Misiorowski has become untouchable in May by spotting more fastballs to the glove-side corner, but Harrison's execution has been even simpler. There's an emphasis on elevating his fastball, where it's most effective, but he's thrown the majority of them right down the middle of the zone. For fastballs with their qualities, throwing them in the zone is often good enough.
"It's nice," Henderson said. "They don't have to get so crazy on locations, either, so they can kind of pitch with some more freedom there."
That simplicity of attacking the zone with fastballs isn't the only thing spurring breakouts for Misiorowski and Harrison, but not having to get too cute with their sequencing or game planning has played a significant role. When a hitter does show signs of getting to those fastballs, they have good enough secondary stuff to slow them down.

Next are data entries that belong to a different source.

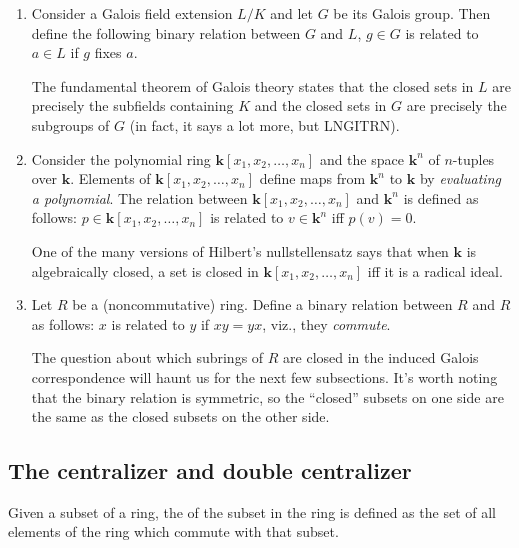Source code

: \documentclass[a4paper]{amsart}
\newcommand{\field}{\mathbf{k}}
\begin{document}
\begin{enumerate}

\item Consider a Galois field extension $L/K$ and let $G$ be its
  Galois group. Then define the following binary relation between $G$
  and $L$, $g \in G$ is related to $a \in L$ if $g$ fixes $a$.

  The fundamental theorem of Galois theory states that the closed sets
  in $L$ are precisely the subfields containing $K$ and the closed
  sets in $G$ are precisely the subgroups of $G$ (in fact, it says a
  lot more, but LNGITRN).

\item Consider the polynomial ring $\field[x_1,x_2,\ldots,x_n]$ and
  the space $\field^n$ of $n$-tuples over $\field$. Elements of
  $\field[x_1,x_2,\ldots,x_n]$ define maps from $\field^n$ to $\field$
  by {\em evaluating a polynomial}. The relation between
  $\field[x_1,x_2,\ldots,x_n]$ and $\field^n$ is defined as follows:
  $p \in \field[x_1,x_2,\ldots,x_n]$ is related to $v \in \field^n$
  iff $p(v) = 0$.

  One of the many versions of Hilbert's nullstellensatz says that when
  $\field$ is algebraically closed, a set is closed in
  $\field[x_1,x_2,\ldots,x_n]$ iff it is a radical
    ideal.

\item Let $R$ be a (noncommutative) ring. Define a binary relation
  between $R$ and $R$ as follows: $x$ is related to $y$ if $xy = yx$,
  viz.,  they {\em commute}.

  The question about which subrings of $R$ are closed in the induced
  Galois correspondence will haunt us for the next few
  subsections. It's worth noting that the binary relation is
  symmetric, so the ``closed'' subsets on one side are the same as the
  closed subsets on the other side.
\end{enumerate}

\subsection{The centralizer and double centralizer}

\begin{definer}
  Given a subset of a ring, the  of the subset
  in the ring is defined as the set of all elements of the ring which
  commute with that subset.
\end{definer}
\end{document}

"When you don't have to mix as much, it simplifies your approach, and you can just kind of get to more of just reading swings," Henderson said. "You can kind of get after your game plan a little bit easier with two pitches sometimes, where you just have to read what the hitter's looking for, and then just kind of adjust from there, instead of trying to trick them."

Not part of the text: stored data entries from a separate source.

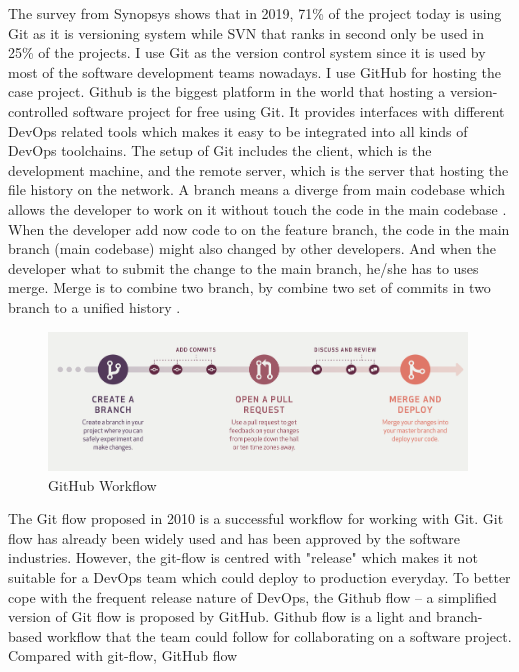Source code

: The survey \cite{CompareR31:online} from Synopsys shows that in 2019, 71\% of the project today is using Git as it is versioning system while SVN that ranks in second only be used in 25\% of the projects. I use Git as the version control system since it is used by most of the software development teams nowadays. I use GitHub for hosting the case project. Github is the biggest platform in the world that hosting a version-controlled software project for free using Git. It provides interfaces with different DevOps related tools which makes it easy to be integrated into all kinds of DevOps toolchains. The setup of Git includes the client, which is the development machine, and the remote server, which is the server that hosting the file history on the network. A branch means a diverge from main codebase which allows the developer to work on it without touch the code in the main codebase \cite{GitBranc33:online}. When the developer add now code to on the feature branch, the code in the main branch (main codebase) might also changed by other developers. And when the developer what to submit the change to the main branch, he/she has to uses merge. Merge is to combine two branch, by combine two set of commits in two branch to a unified history \cite{GitMerge0:online}. 
\begin{figure}[h]
\centering
\includegraphics[width=0.99\textwidth]{pics/git.png}
\caption{GitHub Workflow \cite{guides2013understanding}}
\label{fig:git}
\end{figure}
\par
The Git flow \cite{driessen2010successful} proposed in 2010 is a successful workflow for working with Git. Git flow has already been widely used and has been approved by the software industries. However, the git-flow is centred with "release" which makes it not suitable for a DevOps team which could deploy to production everyday\cite{guides2013understanding}. To better cope with the frequent release nature of DevOps, the Github flow -- a simplified version of Git flow is proposed by GitHub. Github flow is a light and branch-based workflow that the team could follow for collaborating on a software project. Compared with git-flow, GitHub flow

Misiorowski still has those three additional pitches in his repertoire, should he need them. In addition to his breaking ball, Harrison and the Brewers are still working on honing his kick changeup, and they could also reintroduce a cutter down the line. For now, though, the fastballs are doing the job and then some.
"I think you build a reputation of it, too, that you got to try to get to the heater," Henderson said. "And if it has a little angle, a little bit of movement to it, and you start feeling as a hitter like you have to cheat to it, and it opens up even just one other pitch for you to kind of get through a game with a two-pitch mix. It's just about being unique and having to honor it, really."